Start of Block
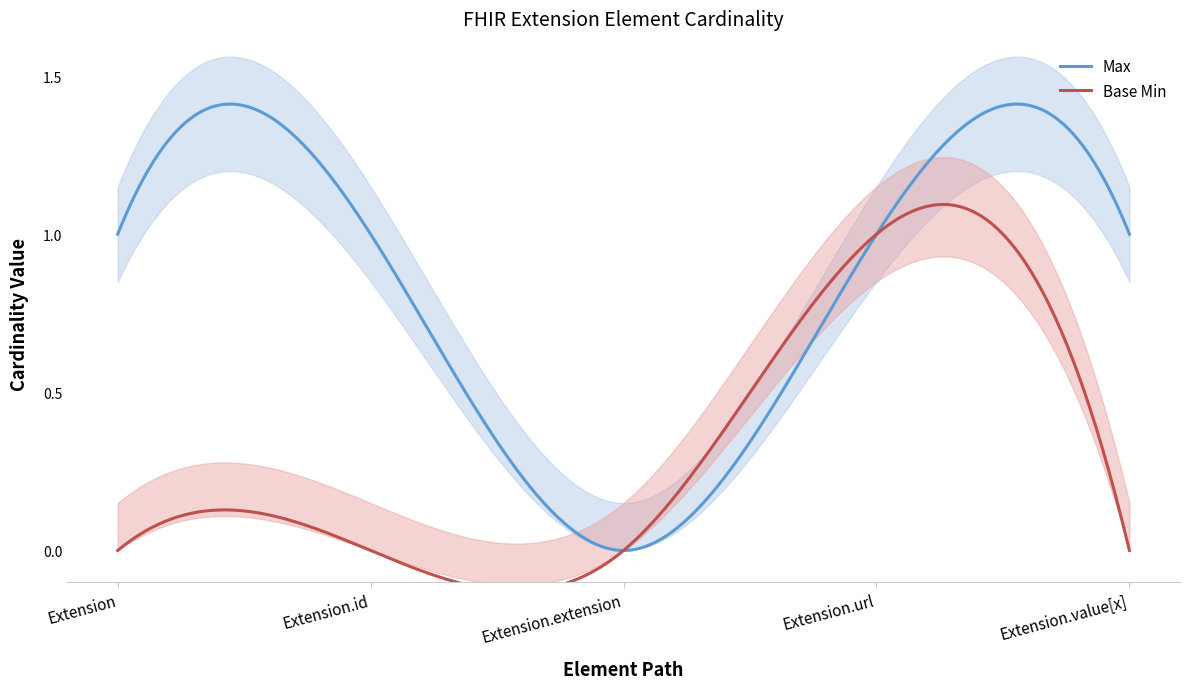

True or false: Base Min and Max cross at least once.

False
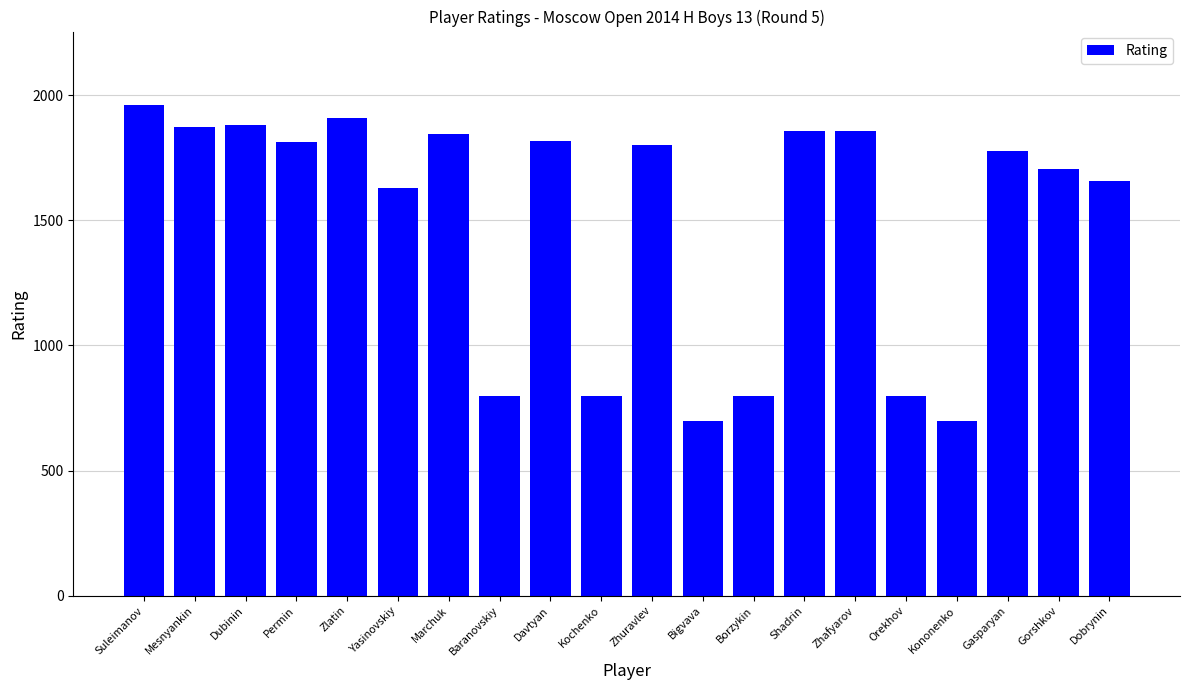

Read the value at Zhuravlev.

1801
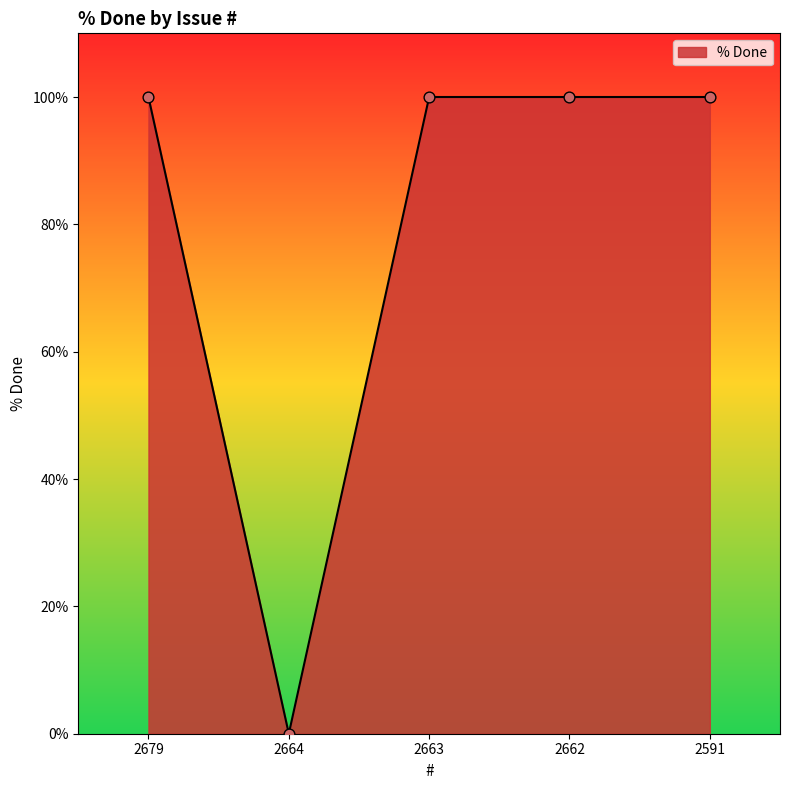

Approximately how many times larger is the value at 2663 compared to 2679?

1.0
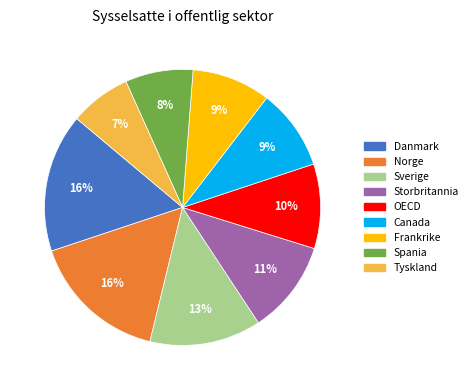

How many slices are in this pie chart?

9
End of Block
### Instruction
Quote every line of text in the items above verbatim, omitting the pictures.

### Written solution
True or false: Base Min and Max cross at least once.

False

Read the value at Zhuravlev.

1801

Approximately how many times larger is the value at 2663 compared to 2679?

1.0

How many slices are in this pie chart?

9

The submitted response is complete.